Monsters, Unleashed
The good news is that, if you’re in the market for an ignorant xenophobic bigoted loudmouth, you can just stop by the nearest convenient McCain/Palin rally and pick one up. They won’t be hard to find.
The footage from inside these things is pretty entertaining — Palin giving the crowd that adorable smile of hers and telling us how goshdarn disappointed she is with Obama, what with all his doggone consorting with terrorists and whatnot; McCain wondering out loud just who this guy is (I mean, he’s probably not a terrorist nazi Arab baby-eater, but do we really know?). It’s pretty much like watching a schematic of the standard Rovian campaign strategy: direct lizard-brain appeals cloaked in anthemic perorations and cynical paeans to fear and prejudice. Except the McCain folks forgot about the cloaking part — they’ve more or less jettisoned the trappings of a political campaign in favor of a straight-up program of slander and character assassination.
But the footage from outside the rallies is even worse. Take a look at this:
Or this:
When a very large group of people is willing to say, on camera, that a man is a terrorist, a Muslim, and an Arab when it’s transparently obvious that he’s none of these things, then we have a serious problem. Because how can you reason with people who hold apparently incontrovertible beliefs that go against every known fact? And, more importantly, when did it become ok to talk about your bigotry and religious intolerance on camera?
But it’s important to understand that McCain isn’t creating this hatred. He’s unlocking it. There are monsters lurking in the baser natures of each of us, and there always will be. One of the purpose of a civilization is to suppress those monsters: because all you can do is shackle them, and hope they don’t find a way out.
It seems to me that the McCains are doing just the opposite: not removing the padlocks, exactly — because they don’t quite have the courage to be that bald-faced about it — but giving the monster the key and looking the other way.
This isn’t necessarily a Republican thing, of course — George Wallace was a Democrat — but it’s been more or less exclusively a Republican thing for the past twenty years. Bill Moyers did a show about rightwing talk radio that sampled some actual quotes from actual radio personalities. Like this one, from Glenn Beck:
I’m thinking about killing Michael Moore and I’m wondering if I could kill him myself, or if I would need to hire somebody to do it. No, I think I could. I think he could be looking me in the eye, you know, and I could just be choking the life out of him. Is this wrong?
Or this from Neal Boortz:
It’s Ramadan and Muslims in your workplace might be offended if they see you eating at your desk. Why? I guess it’s because Muslims don’t eat during the day during Ramadan. They fast during the day and eat at night. Sorta like cockroaches.

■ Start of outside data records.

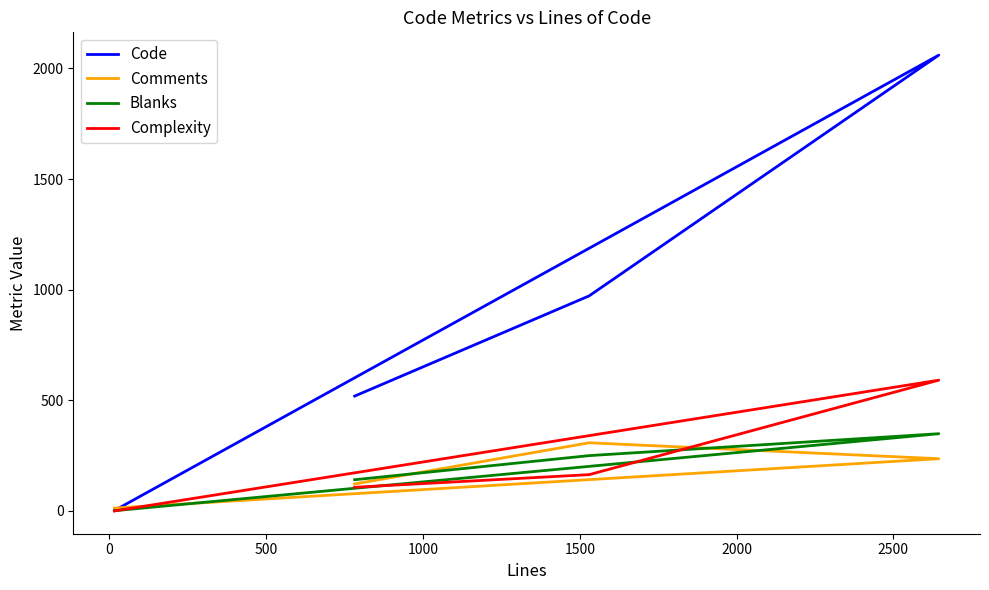

How many lines are shown in the chart?

4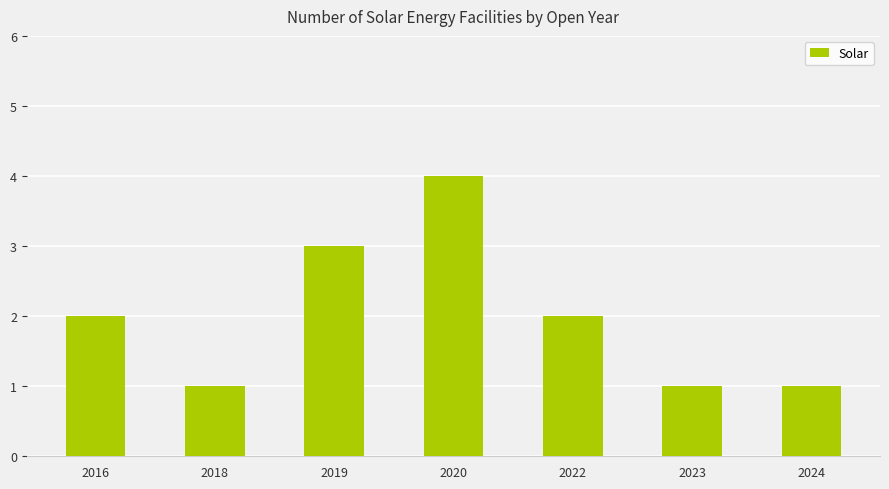

Approximately how many times larger is the value at 2016 compared to 2022?

1.0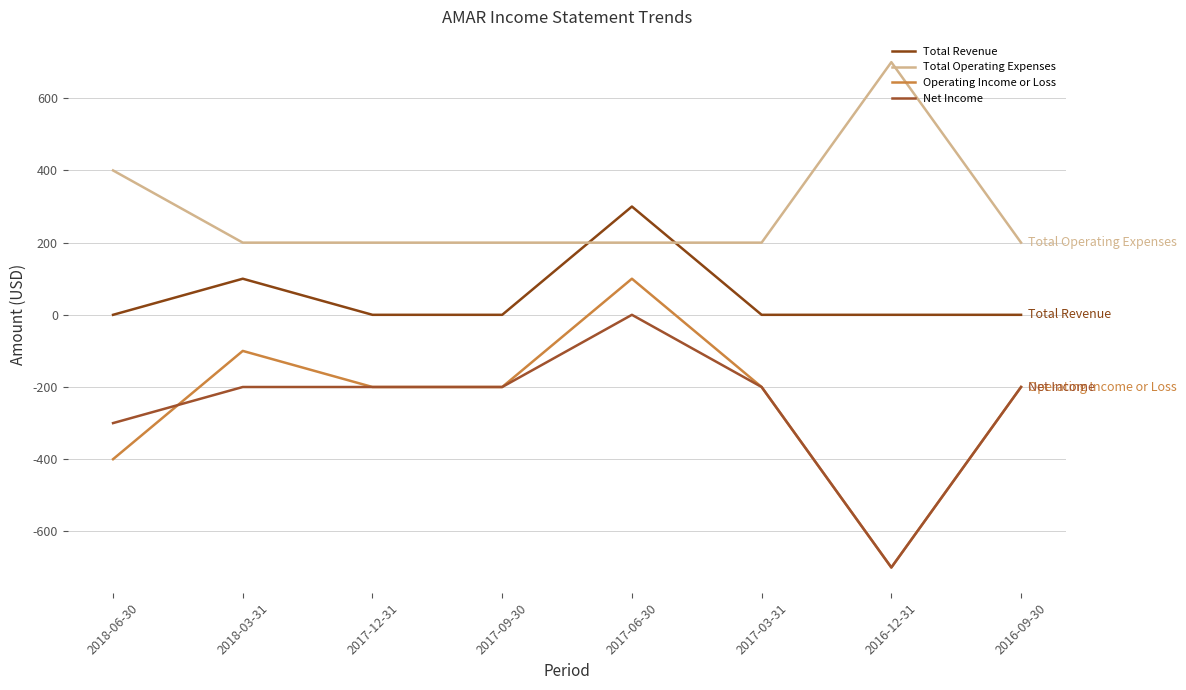

Which series ends up on top after the final intersection of Net Income and Operating Income or Loss?

Operating Income or Loss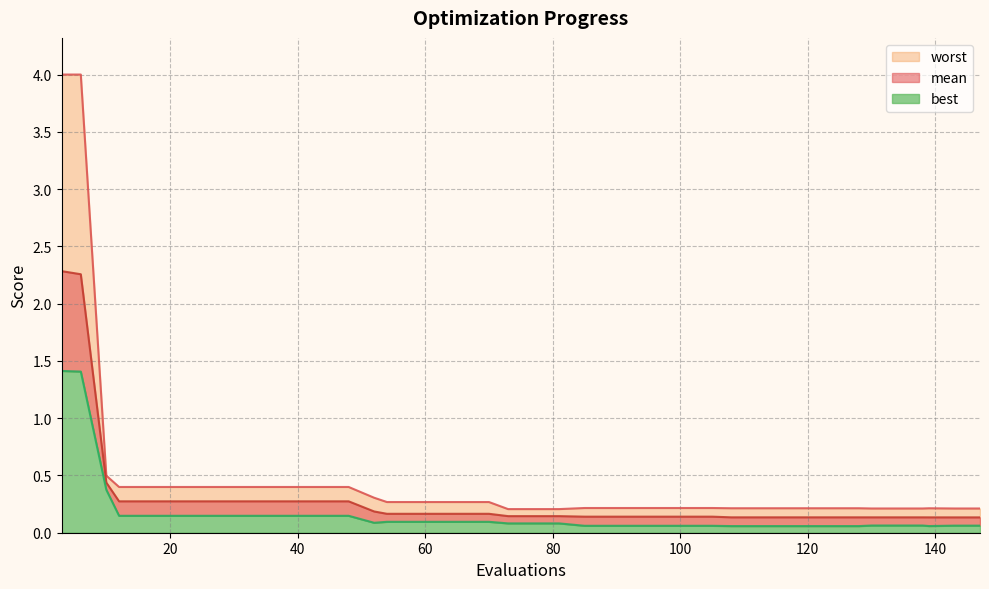

Where is mean nearest to the value 1?

10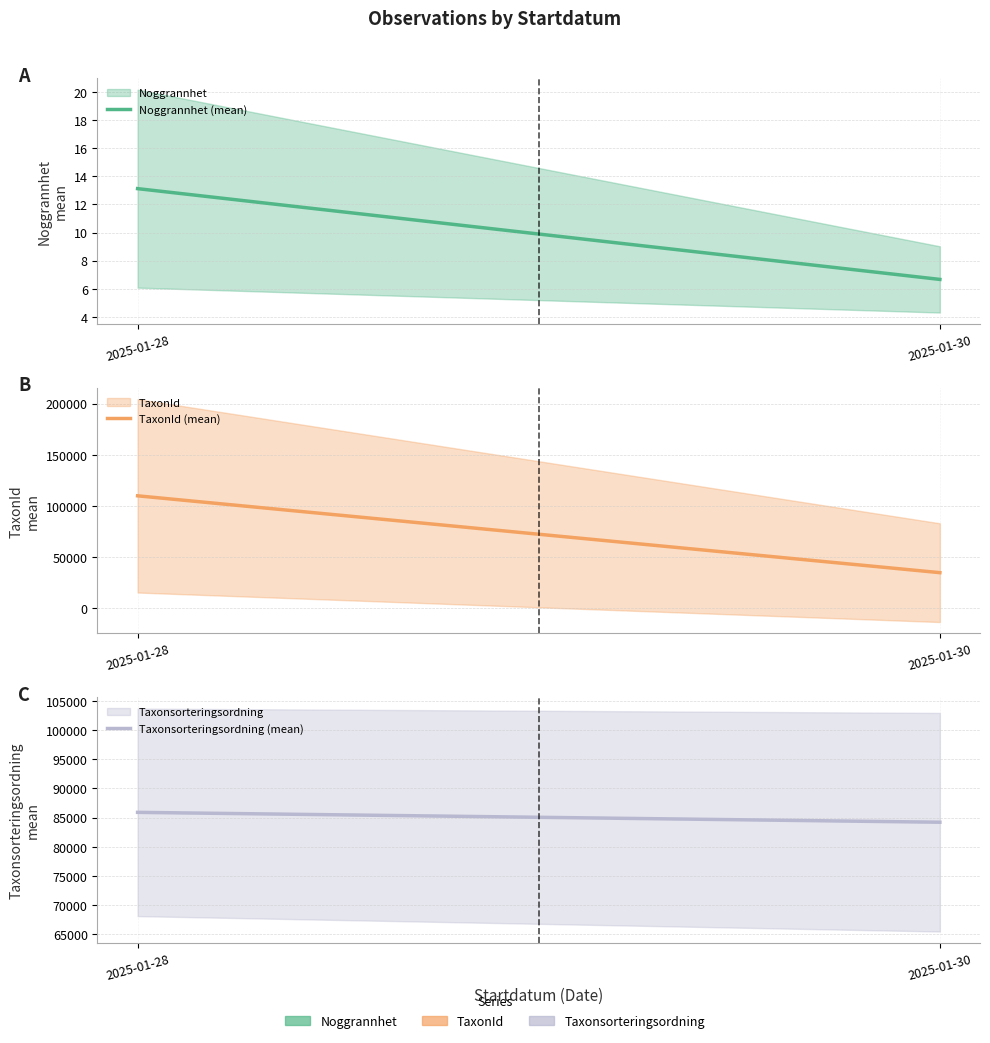

Rank the categories by Taxonsorteringsordning (mean) value from lowest to highest.

2025-01-30, 2025-01-28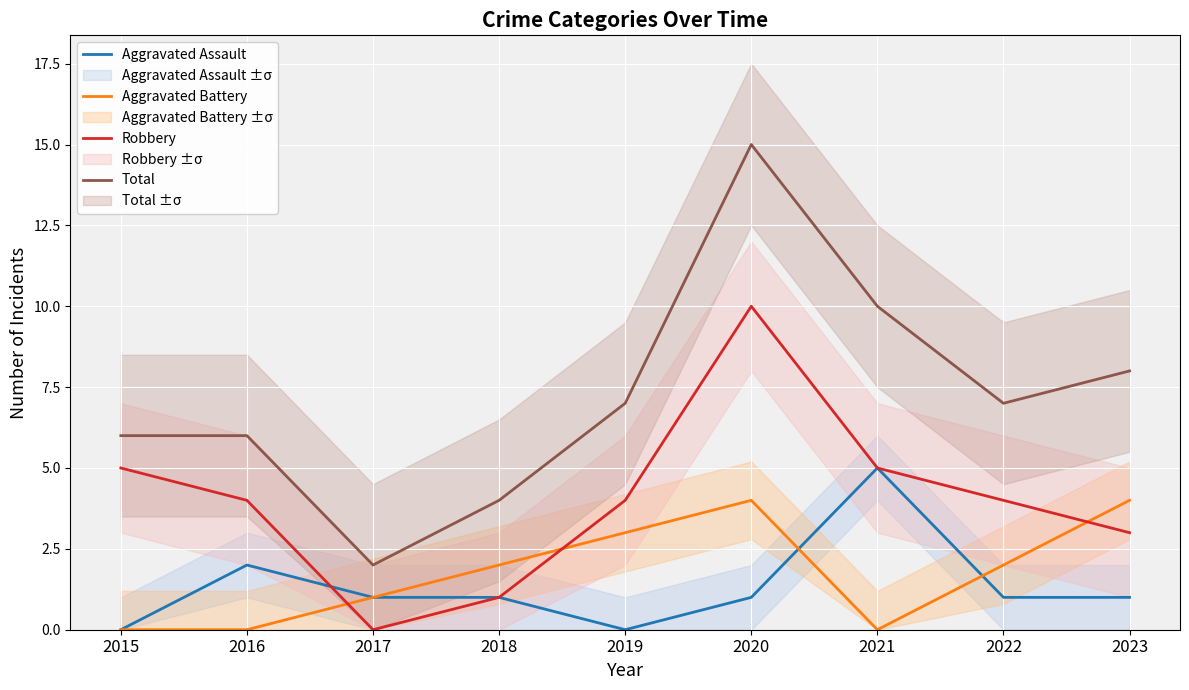

True or false: Total and Aggravated Assault intersect in this chart.

False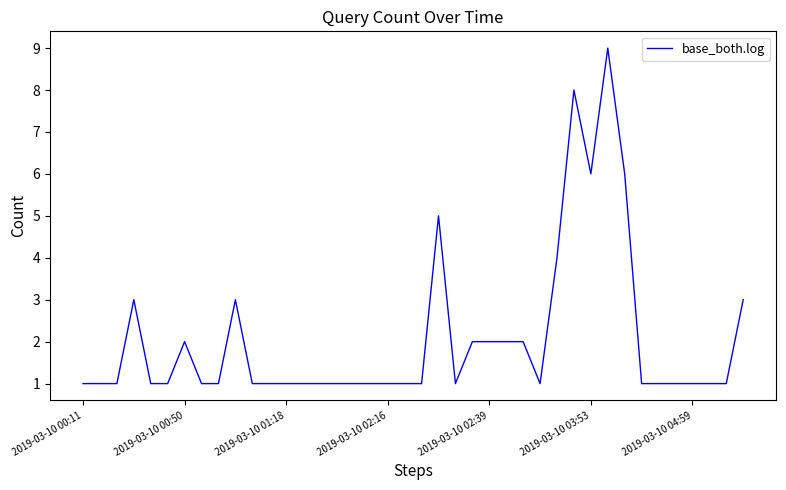

What is the difference between the second highest and second lowest values?

7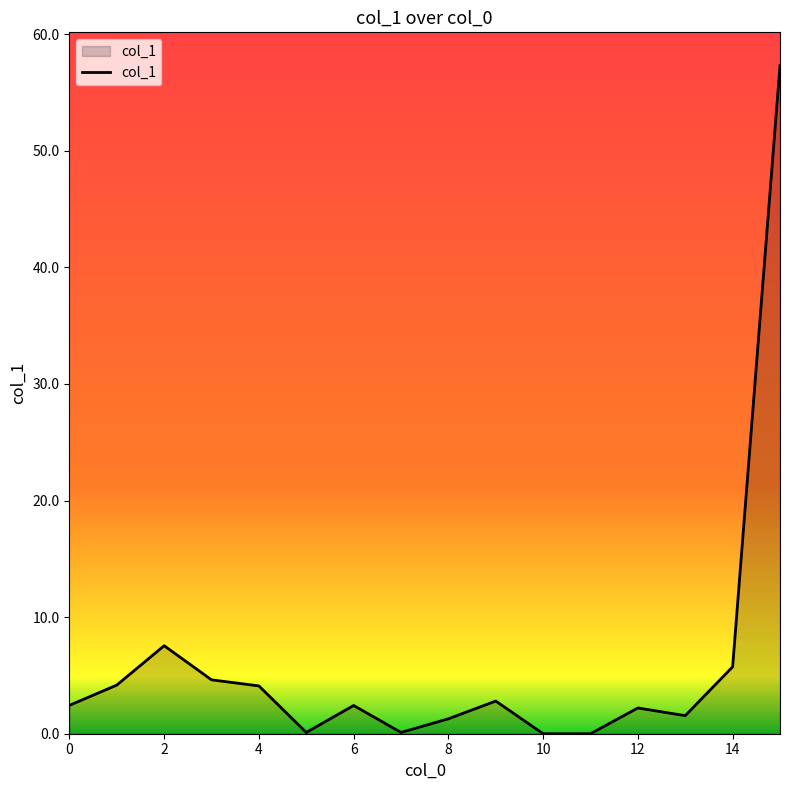

Count the number of data series in this chart.

1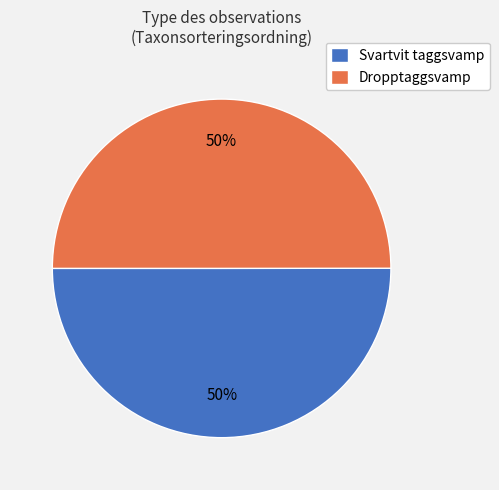

What is the ratio of the value at Svartvit taggsvamp to the value at Dropptaggsvamp?

1.0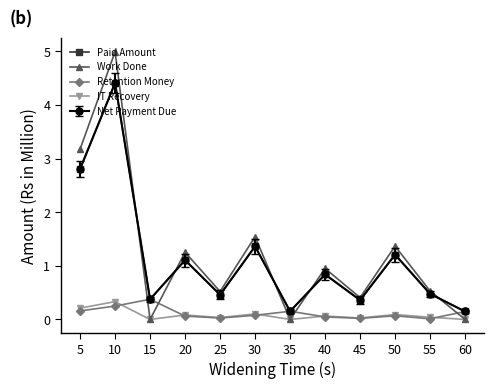

What is the difference between the Retention Money values at 5 and 40?

0.1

This is hate speech, pure and simple. It’s covered under the first amendment, but there’s no point in calling it anything but what it is: an attempt to stoke prejudice, hatred, and violence. This has been going on ever since the Bill Clinton had the temerity to become president; the McCain campaign’s innovation was to bring it up to the national level. The presidential level. And, in the process, unlock the worst of so many of their supporters. You don’t hear anything like this coming from the Democrats right now. It’s just sickening.
To his credit, McCain seems to be trying to walk this back. But I suspect it’s too late. It might help him politically, a little, but you can’t rebottle hatred. It’s going to trouble us for a while.
Bill Moyers tells this fable:
I was reminded of a story from folk lore about the tribal elder telling his grandson about the battle the old man was waging within himself. He said, “My son it is between two wolves. One is an evil wolf: anger, envy, sorrow, greed, self-pity, guilt, resentment, lies, false pride, superiority and ego. The other is the good wolf: joy, peace, love, hope, serenity, humility, generosity, truth, compassion and faith.” The boy took this in for a few minutes and then asked, “Which wolf won?” His grandfather answered, “The one I feed.”
McCain decided, at some point, which wolf he needed to feed to win this election. And I’m afraid that his decision, no matter what effect it has on the actual race, is going to have some seriously unpleasant effects on our culture, for many years to come.